WHAT YOU WILL DO>
A precise copy of the data is required, with every picture left out.

---------- EXCERPTED RECORDS

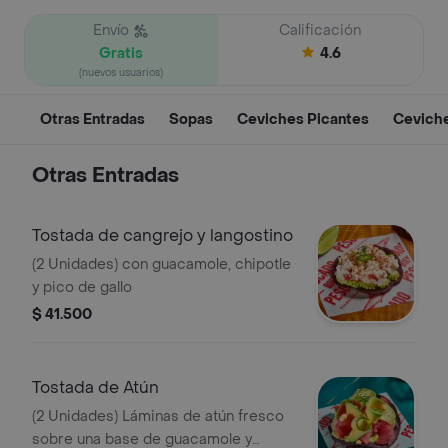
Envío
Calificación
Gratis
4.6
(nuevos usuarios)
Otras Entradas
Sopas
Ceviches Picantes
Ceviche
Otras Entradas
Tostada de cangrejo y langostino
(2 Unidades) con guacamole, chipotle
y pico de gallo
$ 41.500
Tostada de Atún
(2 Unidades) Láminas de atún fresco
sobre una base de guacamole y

--------------------

SOLUTION TO THIS EXERCISE>
Envío
Calificación
Gratis
4.6
(nuevos usuarios)
Otras Entradas
Sopas
Ceviches Picantes
Ceviche
Otras Entradas
Tostada de cangrejo y langostino
(2 Unidades) con guacamole, chipotle
y pico de gallo
$ 41.500
Tostada de Atún
(2 Unidades) Láminas de atún fresco
sobre una base de guacamole y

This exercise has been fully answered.